We learn new languages by extending and developing this network in our brain. Like any other electrical network, it requires energy to activate it, and can "blow" if overloaded. In language learning, the activation comes initially from external stimulus in teaching and interaction with new material and other people, and the blowout results in a breakdown of understanding. The art of teaching languages lies in presenting them in ways that make it easy for children to learn, by building carefully on what they already know, and extending and reinforcing their mental networks by channelling their thinking in ways that make it easy for them to understand and consolidate their new ways of thinking.
Errors in teaching stem from not understanding these processes. Overloading people with too much new material, in written or oral form, blows their circuits and prevents learning. Copying inhibits learning, by forcing learners to jerk their attention back and forth from their own version to the original, making it much more difficult for their brain cells to form and consolidate new connections.
Firm evidence of these mental processes has only been available with the development of brain scanning technology over the past forty or so years, and the weaknesses in both traditional grammar teaching, and the immersion methods that replaced it, need to be seen in this context. My late friend Michel Thomas was one of the first to understand the benefits of grafting the new language onto the learner's existing language.

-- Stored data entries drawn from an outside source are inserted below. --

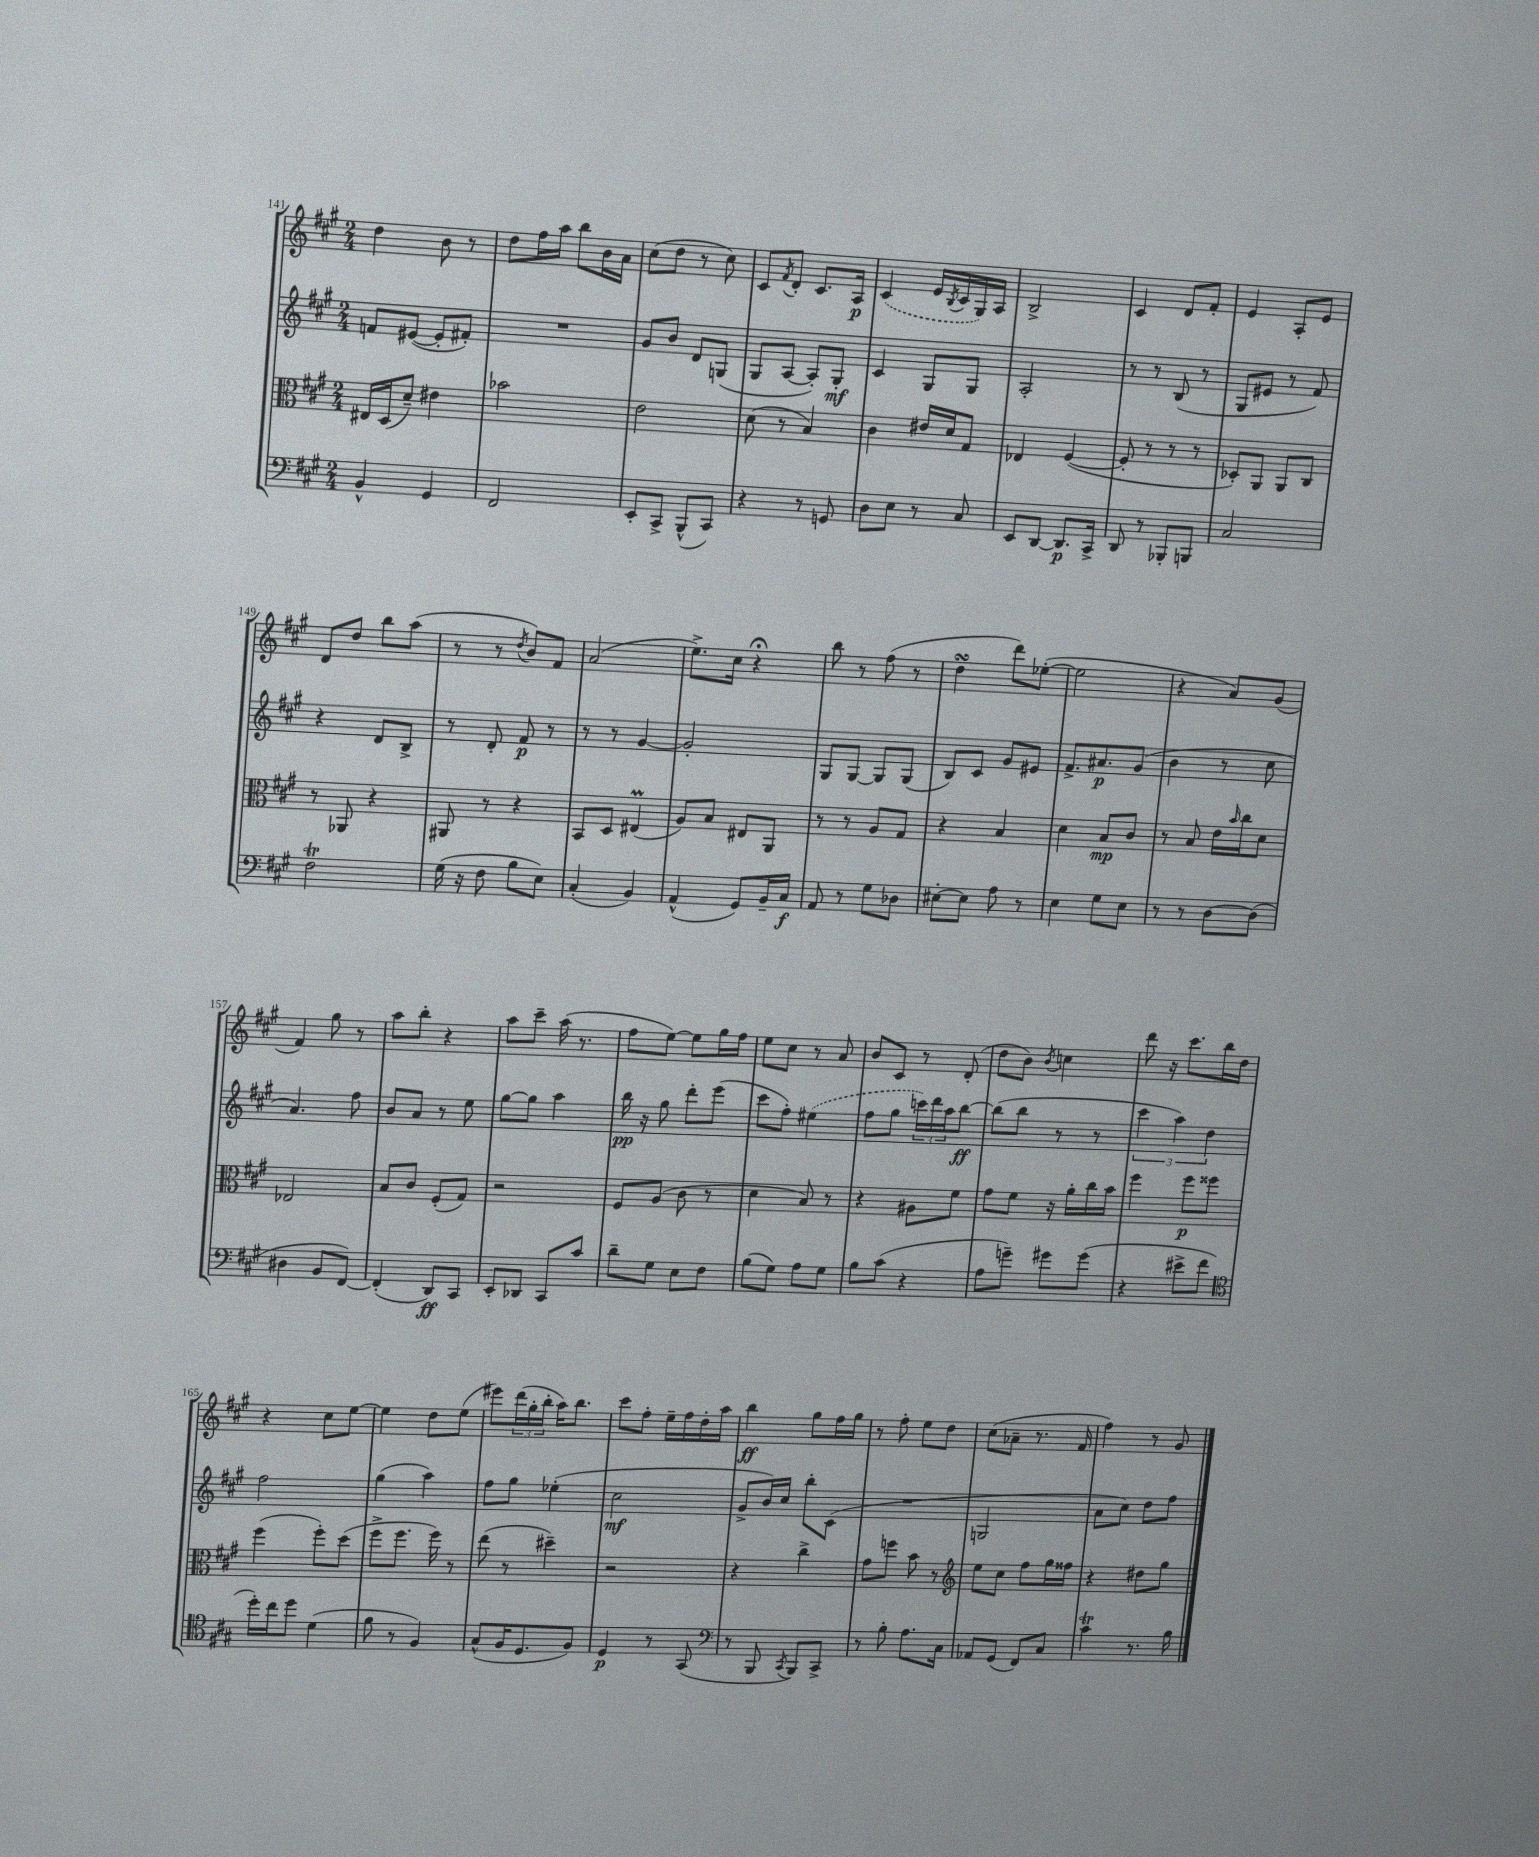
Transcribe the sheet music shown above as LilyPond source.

<<
\new StaffGroup <<
\new Staff = "s0" {
    \clef treble \key a \major \numericTimeSignature \time 2/4
    d''4 b'8 r8 |
    d''8 fis''16 a''16 b''8 b'16 a'16 |
    cis''8( d''8 r8 cis''8) |
    cis'8 \acciaccatura { fis'8 } d'8-. cis'8. a16\p |
    \once \slurDashed cis'4( e'16 \acciaccatura { b8 } cis'16 gis16) a16 |
    b2-> |
    cis'4 d'8 fis'8-. |
    e'4 a8-. e'8 |
    d'8 d''8 b''8 a''8( |
    r8 r8 \acciaccatura { d''8 } b'8) fis'8 |
    a'2( |
    e''8.->) cis''16 r4\fermata |
    b''8 r8 fis''8( r8 |
    d''4\turn d'''8) ees''8~-.( |
    ees''2 |
    r4 a'8) gis'8( |
    fis'4) gis''8 r8 |
    a''8 b''8-. r4 |
    a''8 cis'''8-- a''16( r8. |
    fis''8 e''8~) e''8 gis''16 fis''16 |
    e''8 cis''8 r8 a'8 |
    b'8 cis'8 r8 d'8-.( |
    d''8 b'8) \acciaccatura { b'8 } c''4 |
    d'''8 r16 cis'''8. b''16 d''16 |
    r4 cis''8 e''8~ |
    e''4 d''8 e''8( |
    eis'''8) \tuplet 3/2 { d'''16( gis''16-. b''16-. } a''16) b''8. |
    cis'''8 fis''8-. e''16-- fis''16 d''16-. a''16 |
    b''4\ff gis''8 fis''16 gis''16 |
    r8 fis''8-. e''8 d''8 |
    cis''8( aes'8-- r8. fis'16 |
    fis''4) r8 gis'8 \bar "|." |
}
\new Staff = "s1" {
    \clef treble \key a \major \numericTimeSignature \time 2/4
    f'8 eis'8~( eis'8-. fis'8-.) |
    R2 |
    gis'8 b'8 d'8 g8( |
    gis8 a8~ a8-.) gis8-.\mf |
    cis'4 gis8 gis8 |
    a2-. |
    r8 r8 b8( r8 |
    gis8 eis'8 r8 fis'8) |
    r4 d'8 b8-> |
    r8 d'8-. fis'8\p r8 |
    r8 r8 gis'4~ |
    gis'2-. |
    gis8 gis8~ gis8 gis8( |
    b8) cis'8 gis'8 eis'8 |
    fis'8.-> ais'8.\p gis'8( |
    b'4 r8 cis''8 |
    a'4.) fis''8 |
    b'8 a'8 r8 e''8 |
    gis''8~ gis''8 a''4 |
    b''16\pp r16 gis''8 d'''8-. e'''8( |
    cis'''8 fis''8-.) \once \slurDashed eis''4( |
    fis''8 gis''8 \tuplet 3/2 { c'''16) d'''16 a''16 } b''8~\ff |
    b''8( b''8 r8 r8 |
    \tuplet 3/2 { cis'''4 a''4) d''4 } |
    fis''2 |
    gis''4( a''4) |
    fis''8 gis''8 ees''4-.( |
    cis''2\mf |
    gis'8-> b'16) cis''16 b''8-. cis'8( |
    R2 |
    g2 |
    a'8 cis''8) d''8 fis''8 \bar "|." |
}
\new Staff = "s2" {
    \clef alto \key a \major \numericTimeSignature \time 2/4
    eis16 d16( d'8--) eis'4 |
    bes'2 |
    e'2 |
    d'8( r8 b4) |
    cis'4 eis'16 d'16 gis8 |
    ees4 fis4~( |
    fis8-. r8 r8 r8 |
    des8-.) a,8 a,8 cis8 |
    r8 aes,8 r4 |
    ais,8 r8 r4 |
    b,8 d8 eis4\prall( |
    a8) b8 eis8 a,8 |
    r8 r8 a8 gis8 |
    r4 b4 |
    d'4 b8\mp cis'8 |
    r8 b8 e'16 \grace { b'16 } cis''16 d'8 |
    ees2 |
    b8 cis'8 fis8-.( gis8) |
    r2 |
    fis8 a8( cis'8 r8 |
    d'4 b8) r8 |
    r4 ais8 fis'8 |
    gis'8 fis'8 r16 a'16-. cis''16 b'16 |
    fis''4 fis''8\p fisis''8 |
    fis''4( fis''8-.) d''8( |
    fis''8-> fis''8. fis''16) r8 |
    e''8( r8 dis''4--) |
    r2 |
    r4 cis''4-> |
    gis'8 f''8 b'8 r8 |
    \clef treble e''8 cis''8 fis''8 gis''16 fisis''16 |
    r4 dis''8 gis''8 \bar "|." |
}
\new Staff = "s3" {
    \clef bass \key a \major \numericTimeSignature \time 2/4
    b,4-^ gis,4 |
    fis,2 |
    e,8-. cis,8-> b,,8-^( cis,8) |
    r4 r8 g,8 |
    d8 e8 r8 cis8 |
    e,8 d,8~ d,8.\p cis,16-> |
    d,8 r8 bes,,8-. b,,8 |
    cis2 |
    fis2\trill |
    gis16( r16 fis8 b8 e8) |
    cis4-.( b,4) |
    a,4-^( gis,8) b,16-- cis16\f |
    a,8 r8 gis8 des8 |
    eis8~-. eis8 a8 r8 |
    e4 gis8 e8 |
    r8 r8 d8~ d8( |
    dis4 b,8 fis,8~) |
    fis,4-.( d,8\ff) cis,8 |
    e,8-. des,8 cis,8 cis'8 |
    d'8-- gis8 e8 fis8 |
    b8( gis8) a8 gis8 |
    b8 cis'8( r4 |
    a8 g'8--) gis'8 gis'8( |
    r4 eis'8-> fis'8 |
    \clef tenor d''16-.) cis''16 d''8 d'4( |
    fis'8 r8 fis4) |
    gis8-^( fis16 d8. fis8) |
    d4\p r8 gis,8( |
    \clef bass r8 b,,8 \acciaccatura { cis,8 } b,,8) cis,8-> |
    r8 b8-. a8. cis16 |
    aes,8 gis,8( fis,8) cis8 |
    cis'4\trill r8. b16 \bar "|." |
}
>>
>>
\layout { \context { \Score currentBarNumber = #141 } }
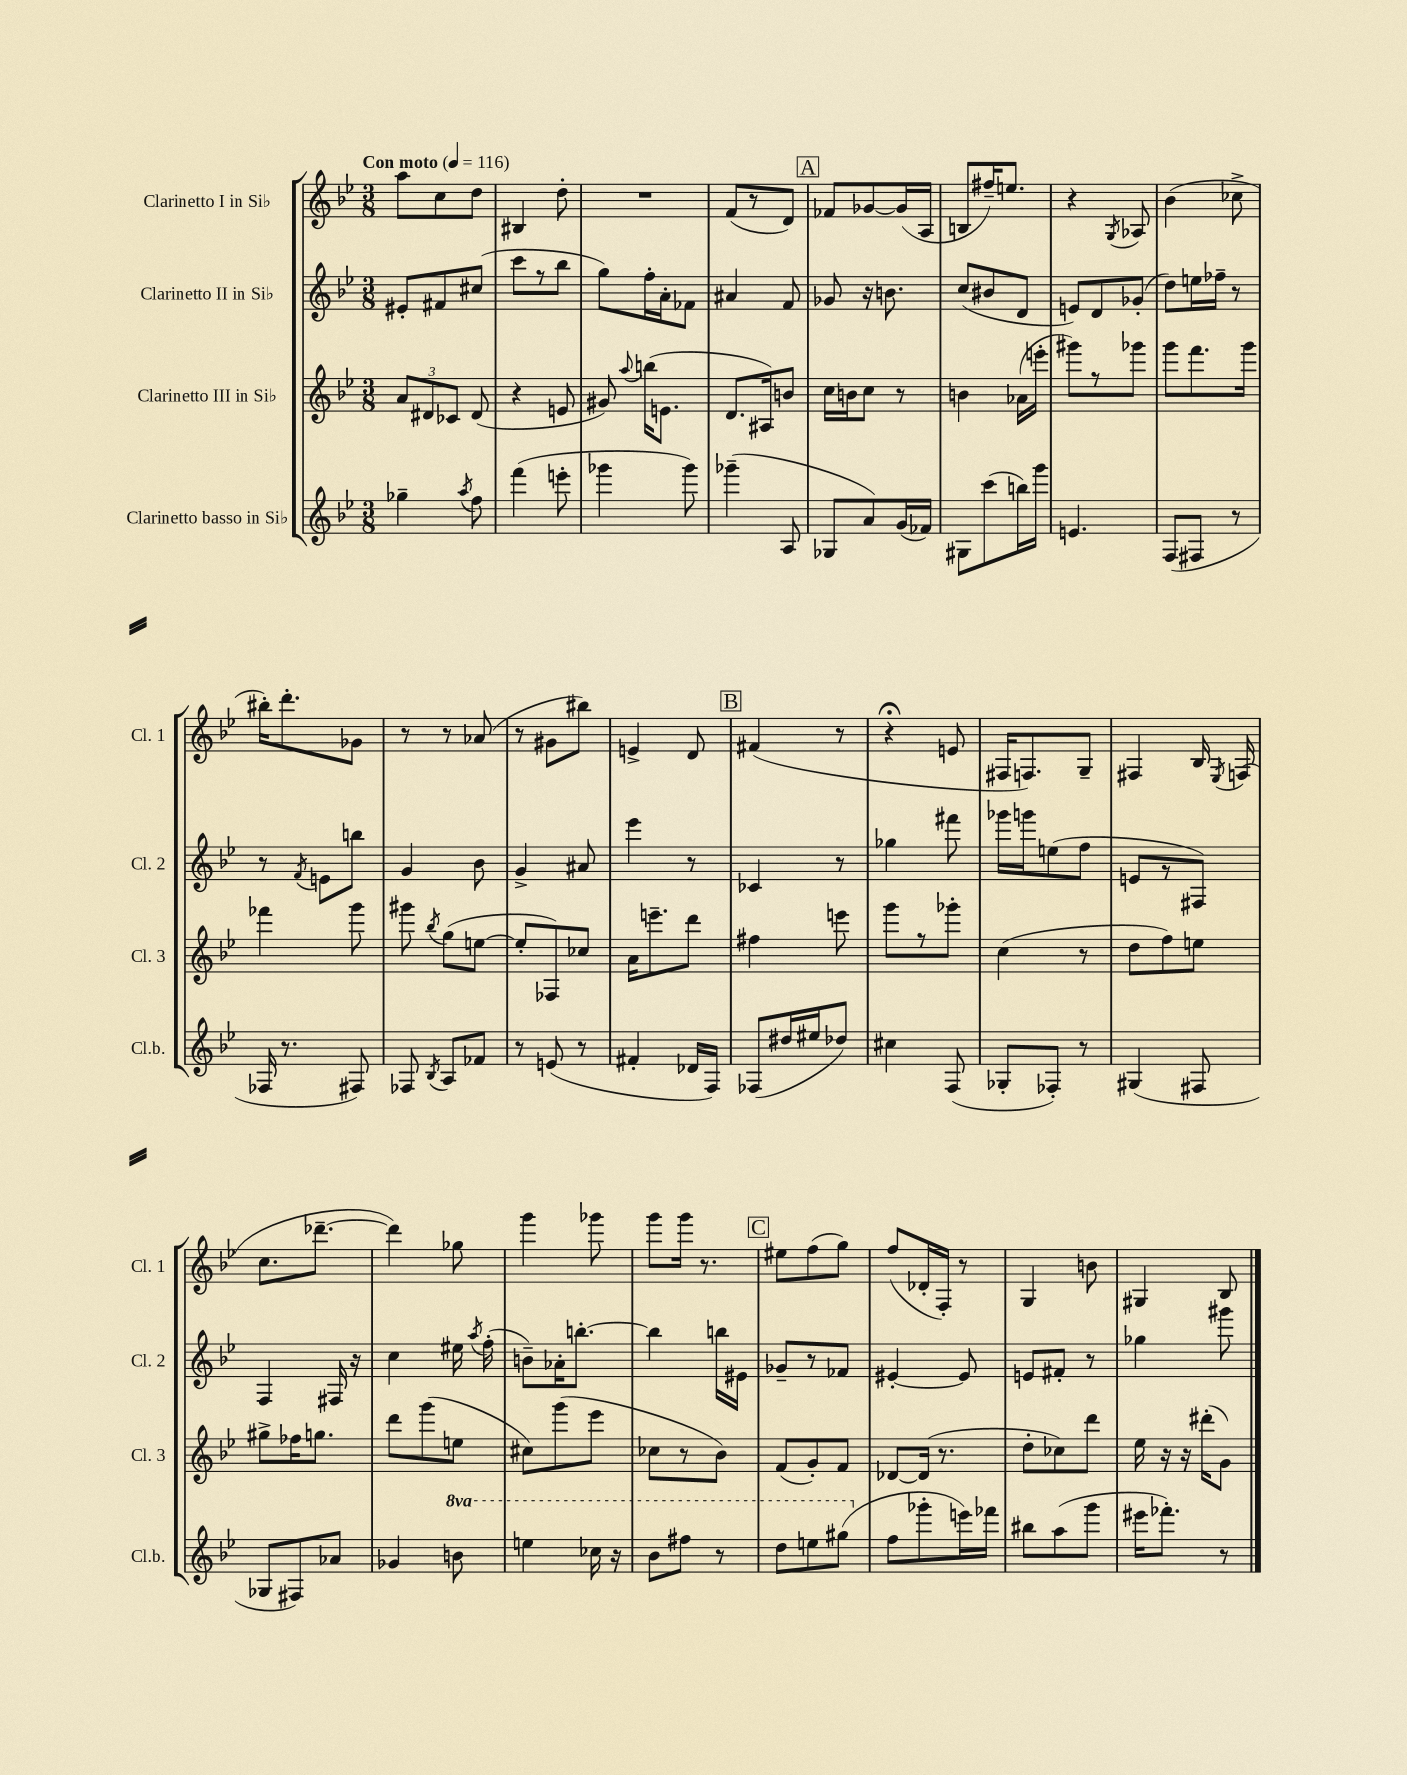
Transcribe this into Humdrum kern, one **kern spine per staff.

**kern	**kern	**kern	**kern
*staff4	*staff3	*staff2	*staff1
*clefG2	*clefG2	*clefG2	*clefG2
*k[b-e-]	*k[b-e-]	*k[b-e-]	*k[b-e-]
*M3/8	*M3/8	*M3/8	*M3/8
*MM116	*MM116	*MM116	*MM116
4gg-~\	12a/L	8e#'/L	8aa\L
.	12d#/	.	.
.	.	8f#/	8cc\
.	12c-/J	.	.
8qaa/	.	.	.
8ff\	(8d#/	(8cc#/J	8dd\J
=	=	=	=
(4fff\	4r	8ccc\L	4B#/
.	.	8r	.
8eee'\	8e/	8bb-\J	8dd'\
=	=	=	=
4ggg-\	8g#/)	8gg\L)	4.r
.	8qqaa/	.	.
.	(16bb\LK	16ff'\L	.
.	8.e\J	16a'\J	.
8ggg-\)	.	8f-\J	.
=	=	=	=
(4ggg-~\	8.d/L	4a#/	(8f/L
.	.	.	8r
.	16A#/k)	.	.
8A/	8b/J	8f/	8d/J)
=	=	=	=
8G-/L	16cc\LL	8g-/	8f-/L
.	16b\J	.	.
8a/)	8cc\J	16r	[8g-/
.	.	8.b\	.
(16g/L	8r	.	(16g-/]L
16f-/JJ)	.	.	16A/JJ
=	=	=	=
8G#\L	4b\	(8cc/L	8B/L
(8ccc\	.	8b#/	16ff#~/K)
.	.	.	8.ee/J
16bb\L)	(16a-\LL	8d/J	.
16ggg\JJ	16eee'\JJ	.	.
=	=	=	=
4.e/	8ggg#\L)	8e/L)	4r
.	8r	8d/	.
.	.	.	8qG/
.	8ggg-\J	(8g-'/J	8A-/
=	=	=	=
(8F/L	8ggg\L	8dd\L)	(4b-\
8F#/J	8.fff\	16ee\L	.
.	.	16ff-~\JJ	.
8r	.	8r	8cc-^\
.	16ggg\Jk	.	.
=	=	=	=
16F-/	4fff-\	8r	16bb#'\LK)
8.r	.	.	8.ddd'\
.	.	8qf/	.
.	.	8e\L	.
8F#/)	8ggg\	8bb\J	8g-\J
=	=	=	=
8F-/	8ggg#\	4g/	8r
8qB-/	8qbb-/	.	.
8A/L	(8gg\L	.	8r
8f-/J	[8ee\J	8b-\	(8a-/
=	=	=	=
8r	8ee'/]L	4g^/	8r
(8e/	8F-/)	.	8g#\L
8r	8cc-/J	8a#/	8bb#\J)
=	=	=	=
4f#'/	16a\LK	4eee-\	4e^/
.	8.eee~\	.	.
16d-/LL	8ddd\J	8r	8d/
16F/JJ)	.	.	.
=	=	=	=
(8F-/L	4ff#\	4c-/	(4f#/
16dd#/L	.	.	.
16ee#/J	.	.	.
8dd-/J)	8eee\	8r	8r
=	=	=	=
4cc#\	8ggg\L	4gg-\	4r;
.	8r	.	.
(8F/	8ggg-'\J	8fff#\	8e/
=	=	=	=
8G-'/L	(4cc\	16ggg-\LL	16F#/LK
.	.	16ggg\J	8.F/)
8F-'/J)	.	(8ee\	.
8r	8r	8ff\J	8G~/J
=	=	=	=
(4G#/	8dd\L	8e/L	4F#/
.	8ff\)	8r	.
8F#/	8ee\J	8F#/J)	16B-/
.	.	.	8qE-/
.	.	.	(16F/
=	=	=	=
8G-/L	8gg#^\L	4F/	8.cc\L
8F#/)	16ff-\K	.	.
.	8.gg\J	.	[8.ddd-~\J
8a-/J	.	16F#/	.
.	.	16r	.
=	=	=	=
4g-/	8ddd\L	4cc\	4ddd-\])
.	(8ggg\	.	.
8bb\	8ee\J	16ee#\	8gg-\
.	.	8qaa/	.
.	.	(16ff'\	.
=	=	=	=
4eee\	8cc#\L)	8b~\L)	4ggg\
.	(8ggg\	16a-'\K	.
.	.	[8.bb'\J	.
16ccc-\	8eee-\J	.	8ggg-\
16r	.	.	.
=	=	=	=
8bb-\L	8cc-\L	4bb\]	8ggg\L
8fff#\J	8r	.	16ggg\Jk
.	.	.	8.r
8r	8b-\J)	16bb\LL	.
.	.	16e#\JJ	.
=	=	=	=
8ddd\L	(8f/L	8g-~/L	8ee#\L
8eee\	8g'/)	8r	(8ff\
(8ggg#\J	8f/J	8f-/J	8gg\J)
=	=	=	=
8ff\L	[8d-/L	[4e#'/	(8ff/L
8ggg-'\	(16d-/]Jk	.	16d-'/L
.	8.r	.	16F'/JJ)
16eee\L)	.	8e#/]	8r
16fff-\JJ	.	.	.
=	=	=	=
8bb#\L	8dd'\L	8e/L	4G/
(8aa\	8cc-\)	8f#'/J	.
8ggg\J	8ddd\J	8r	8b\
=	=	=	=
16eee#\LK	16ee-\	4gg-\	4G#/
8.fff-'\J)	16r	.	.
.	16r	.	.
.	(16ddd#'\LK	.	.
8r	8g\J)	8ggg#\	8B-/
==	==	==	==
*-	*-	*-	*-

He used shared words between languages to enable new learners to communicate easily by using words they already knew, a technique that left them free to apply most of their attention to learning grammatical structures.
Michel did not, however, appreciate the need to make similar adjustments in teaching writing, and his courses are entirely oral. Towards the end of his life, I showed him how this could be achieved in French, and he responded with great enthusiasm to the demonstration. Provided we ensure that children fully understand their work at all times, spoken and written language both make an essential contribution to the development of understanding. The areas of the brain that deal with them are closely connected and intertwined, and it is therefore an error to see spoken and written language as separate skills. They are different channels of communication, with some differences in the skills needed to use them, but essentially two sides of the same coin.